__Dataset content__

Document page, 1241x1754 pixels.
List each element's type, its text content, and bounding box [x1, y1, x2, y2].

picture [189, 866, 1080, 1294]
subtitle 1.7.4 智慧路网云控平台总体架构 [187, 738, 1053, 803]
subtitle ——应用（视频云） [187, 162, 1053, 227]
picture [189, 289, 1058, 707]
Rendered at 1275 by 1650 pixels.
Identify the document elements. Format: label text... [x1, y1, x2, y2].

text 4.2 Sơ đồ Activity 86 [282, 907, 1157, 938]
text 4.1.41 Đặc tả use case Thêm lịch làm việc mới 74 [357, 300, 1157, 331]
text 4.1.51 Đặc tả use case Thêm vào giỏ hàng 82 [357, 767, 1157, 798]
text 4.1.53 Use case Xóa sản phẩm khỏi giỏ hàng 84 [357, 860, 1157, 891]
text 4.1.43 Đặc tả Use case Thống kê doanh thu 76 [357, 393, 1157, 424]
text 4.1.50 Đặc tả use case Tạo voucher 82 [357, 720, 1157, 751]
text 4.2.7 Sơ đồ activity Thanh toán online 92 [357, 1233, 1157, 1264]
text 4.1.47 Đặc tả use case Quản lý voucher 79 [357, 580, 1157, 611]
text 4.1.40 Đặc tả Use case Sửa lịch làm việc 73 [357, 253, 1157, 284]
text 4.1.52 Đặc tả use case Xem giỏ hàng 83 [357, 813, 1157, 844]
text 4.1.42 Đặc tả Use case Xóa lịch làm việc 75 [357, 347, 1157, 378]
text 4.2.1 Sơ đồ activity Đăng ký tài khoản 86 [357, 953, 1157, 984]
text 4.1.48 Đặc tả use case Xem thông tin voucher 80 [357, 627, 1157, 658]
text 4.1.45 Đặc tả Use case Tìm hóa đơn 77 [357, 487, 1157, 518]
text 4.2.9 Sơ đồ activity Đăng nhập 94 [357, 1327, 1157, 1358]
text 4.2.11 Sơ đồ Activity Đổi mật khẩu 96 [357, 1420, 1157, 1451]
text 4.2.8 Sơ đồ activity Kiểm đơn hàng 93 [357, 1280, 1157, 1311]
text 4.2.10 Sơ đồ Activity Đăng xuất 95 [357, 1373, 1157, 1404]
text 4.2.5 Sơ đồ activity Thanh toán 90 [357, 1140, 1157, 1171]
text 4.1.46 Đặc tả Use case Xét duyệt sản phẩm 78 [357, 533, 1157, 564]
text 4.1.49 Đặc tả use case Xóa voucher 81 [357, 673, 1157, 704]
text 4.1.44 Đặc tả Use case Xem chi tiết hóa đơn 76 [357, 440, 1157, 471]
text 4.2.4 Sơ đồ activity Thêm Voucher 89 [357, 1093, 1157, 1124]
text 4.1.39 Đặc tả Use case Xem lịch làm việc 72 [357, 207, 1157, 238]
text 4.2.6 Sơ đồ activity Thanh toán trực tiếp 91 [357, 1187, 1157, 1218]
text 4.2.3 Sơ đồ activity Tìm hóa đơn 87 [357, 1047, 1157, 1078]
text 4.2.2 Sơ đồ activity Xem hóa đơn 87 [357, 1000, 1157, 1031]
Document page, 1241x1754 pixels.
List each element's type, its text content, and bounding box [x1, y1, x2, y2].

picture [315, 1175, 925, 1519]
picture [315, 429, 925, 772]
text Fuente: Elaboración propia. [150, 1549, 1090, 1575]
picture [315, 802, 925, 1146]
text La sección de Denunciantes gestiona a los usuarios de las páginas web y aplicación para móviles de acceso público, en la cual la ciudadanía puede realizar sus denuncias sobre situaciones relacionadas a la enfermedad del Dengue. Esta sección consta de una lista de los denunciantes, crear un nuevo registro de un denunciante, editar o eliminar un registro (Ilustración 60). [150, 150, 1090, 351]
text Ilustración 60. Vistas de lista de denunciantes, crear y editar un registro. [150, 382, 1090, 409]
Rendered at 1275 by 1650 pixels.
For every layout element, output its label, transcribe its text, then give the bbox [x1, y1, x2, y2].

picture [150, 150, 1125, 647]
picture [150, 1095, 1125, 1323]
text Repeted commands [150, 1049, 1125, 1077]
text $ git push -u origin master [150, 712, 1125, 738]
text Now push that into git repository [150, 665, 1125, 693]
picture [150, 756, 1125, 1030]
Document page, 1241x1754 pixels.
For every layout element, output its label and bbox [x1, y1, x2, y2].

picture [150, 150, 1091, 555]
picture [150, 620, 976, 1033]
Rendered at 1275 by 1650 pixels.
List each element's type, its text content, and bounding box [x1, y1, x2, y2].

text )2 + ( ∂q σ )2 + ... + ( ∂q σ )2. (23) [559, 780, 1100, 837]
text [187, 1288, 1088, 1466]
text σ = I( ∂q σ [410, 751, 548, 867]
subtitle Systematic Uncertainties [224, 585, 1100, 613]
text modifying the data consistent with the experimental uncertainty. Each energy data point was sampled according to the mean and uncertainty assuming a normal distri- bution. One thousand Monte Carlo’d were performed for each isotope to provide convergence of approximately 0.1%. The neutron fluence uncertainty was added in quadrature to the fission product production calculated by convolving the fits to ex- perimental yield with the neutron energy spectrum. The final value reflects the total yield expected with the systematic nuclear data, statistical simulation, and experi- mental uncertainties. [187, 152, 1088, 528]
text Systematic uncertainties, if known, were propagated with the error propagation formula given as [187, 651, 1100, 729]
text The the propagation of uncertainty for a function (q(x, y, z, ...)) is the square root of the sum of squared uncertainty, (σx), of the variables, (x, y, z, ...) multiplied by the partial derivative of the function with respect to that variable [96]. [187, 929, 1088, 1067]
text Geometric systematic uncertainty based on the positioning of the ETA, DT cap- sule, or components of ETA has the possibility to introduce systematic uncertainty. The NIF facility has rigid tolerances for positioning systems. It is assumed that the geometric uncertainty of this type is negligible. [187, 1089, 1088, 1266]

__Try it__
Print all of the material above exactly as given.

__Reply to the task__
Document page, 1241x1754 pixels.
List each element's type, its text content, and bounding box [x1, y1, x2, y2].

picture [189, 866, 1080, 1294]
subtitle 1.7.4 智慧路网云控平台总体架构 [187, 738, 1053, 803]
subtitle ——应用（视频云） [187, 162, 1053, 227]
picture [189, 289, 1058, 707]
Rendered at 1275 by 1650 pixels.
Identify the document elements. Format: label text... [x1, y1, x2, y2].

text 4.2 Sơ đồ Activity 86 [282, 907, 1157, 938]
text 4.1.41 Đặc tả use case Thêm lịch làm việc mới 74 [357, 300, 1157, 331]
text 4.1.51 Đặc tả use case Thêm vào giỏ hàng 82 [357, 767, 1157, 798]
text 4.1.53 Use case Xóa sản phẩm khỏi giỏ hàng 84 [357, 860, 1157, 891]
text 4.1.43 Đặc tả Use case Thống kê doanh thu 76 [357, 393, 1157, 424]
text 4.1.50 Đặc tả use case Tạo voucher 82 [357, 720, 1157, 751]
text 4.2.7 Sơ đồ activity Thanh toán online 92 [357, 1233, 1157, 1264]
text 4.1.47 Đặc tả use case Quản lý voucher 79 [357, 580, 1157, 611]
text 4.1.40 Đặc tả Use case Sửa lịch làm việc 73 [357, 253, 1157, 284]
text 4.1.52 Đặc tả use case Xem giỏ hàng 83 [357, 813, 1157, 844]
text 4.1.42 Đặc tả Use case Xóa lịch làm việc 75 [357, 347, 1157, 378]
text 4.2.1 Sơ đồ activity Đăng ký tài khoản 86 [357, 953, 1157, 984]
text 4.1.48 Đặc tả use case Xem thông tin voucher 80 [357, 627, 1157, 658]
text 4.1.45 Đặc tả Use case Tìm hóa đơn 77 [357, 487, 1157, 518]
text 4.2.9 Sơ đồ activity Đăng nhập 94 [357, 1327, 1157, 1358]
text 4.2.11 Sơ đồ Activity Đổi mật khẩu 96 [357, 1420, 1157, 1451]
text 4.2.8 Sơ đồ activity Kiểm đơn hàng 93 [357, 1280, 1157, 1311]
text 4.2.10 Sơ đồ Activity Đăng xuất 95 [357, 1373, 1157, 1404]
text 4.2.5 Sơ đồ activity Thanh toán 90 [357, 1140, 1157, 1171]
text 4.1.46 Đặc tả Use case Xét duyệt sản phẩm 78 [357, 533, 1157, 564]
text 4.1.49 Đặc tả use case Xóa voucher 81 [357, 673, 1157, 704]
text 4.1.44 Đặc tả Use case Xem chi tiết hóa đơn 76 [357, 440, 1157, 471]
text 4.2.4 Sơ đồ activity Thêm Voucher 89 [357, 1093, 1157, 1124]
text 4.1.39 Đặc tả Use case Xem lịch làm việc 72 [357, 207, 1157, 238]
text 4.2.6 Sơ đồ activity Thanh toán trực tiếp 91 [357, 1187, 1157, 1218]
text 4.2.3 Sơ đồ activity Tìm hóa đơn 87 [357, 1047, 1157, 1078]
text 4.2.2 Sơ đồ activity Xem hóa đơn 87 [357, 1000, 1157, 1031]
Document page, 1241x1754 pixels.
List each element's type, its text content, and bounding box [x1, y1, x2, y2].

picture [315, 1175, 925, 1519]
picture [315, 429, 925, 772]
text Fuente: Elaboración propia. [150, 1549, 1090, 1575]
picture [315, 802, 925, 1146]
text La sección de Denunciantes gestiona a los usuarios de las páginas web y aplicación para móviles de acceso público, en la cual la ciudadanía puede realizar sus denuncias sobre situaciones relacionadas a la enfermedad del Dengue. Esta sección consta de una lista de los denunciantes, crear un nuevo registro de un denunciante, editar o eliminar un registro (Ilustración 60). [150, 150, 1090, 351]
text Ilustración 60. Vistas de lista de denunciantes, crear y editar un registro. [150, 382, 1090, 409]
Rendered at 1275 by 1650 pixels.
For every layout element, output its label, transcribe its text, then give the bbox [x1, y1, x2, y2].

picture [150, 150, 1125, 647]
picture [150, 1095, 1125, 1323]
text Repeted commands [150, 1049, 1125, 1077]
text $ git push -u origin master [150, 712, 1125, 738]
text Now push that into git repository [150, 665, 1125, 693]
picture [150, 756, 1125, 1030]
Document page, 1241x1754 pixels.
For every layout element, output its label and bbox [x1, y1, x2, y2].

picture [150, 150, 1091, 555]
picture [150, 620, 976, 1033]
Rendered at 1275 by 1650 pixels.
List each element's type, its text content, and bounding box [x1, y1, x2, y2].

text )2 + ( ∂q σ )2 + ... + ( ∂q σ )2. (23) [559, 780, 1100, 837]
text [187, 1288, 1088, 1466]
text σ = I( ∂q σ [410, 751, 548, 867]
subtitle Systematic Uncertainties [224, 585, 1100, 613]
text modifying the data consistent with the experimental uncertainty. Each energy data point was sampled according to the mean and uncertainty assuming a normal distri- bution. One thousand Monte Carlo’d were performed for each isotope to provide convergence of approximately 0.1%. The neutron fluence uncertainty was added in quadrature to the fission product production calculated by convolving the fits to ex- perimental yield with the neutron energy spectrum. The final value reflects the total yield expected with the systematic nuclear data, statistical simulation, and experi- mental uncertainties. [187, 152, 1088, 528]
text Systematic uncertainties, if known, were propagated with the error propagation formula given as [187, 651, 1100, 729]
text The the propagation of uncertainty for a function (q(x, y, z, ...)) is the square root of the sum of squared uncertainty, (σx), of the variables, (x, y, z, ...) multiplied by the partial derivative of the function with respect to that variable [96]. [187, 929, 1088, 1067]
text Geometric systematic uncertainty based on the positioning of the ETA, DT cap- sule, or components of ETA has the possibility to introduce systematic uncertainty. The NIF facility has rigid tolerances for positioning systems. It is assumed that the geometric uncertainty of this type is negligible. [187, 1089, 1088, 1266]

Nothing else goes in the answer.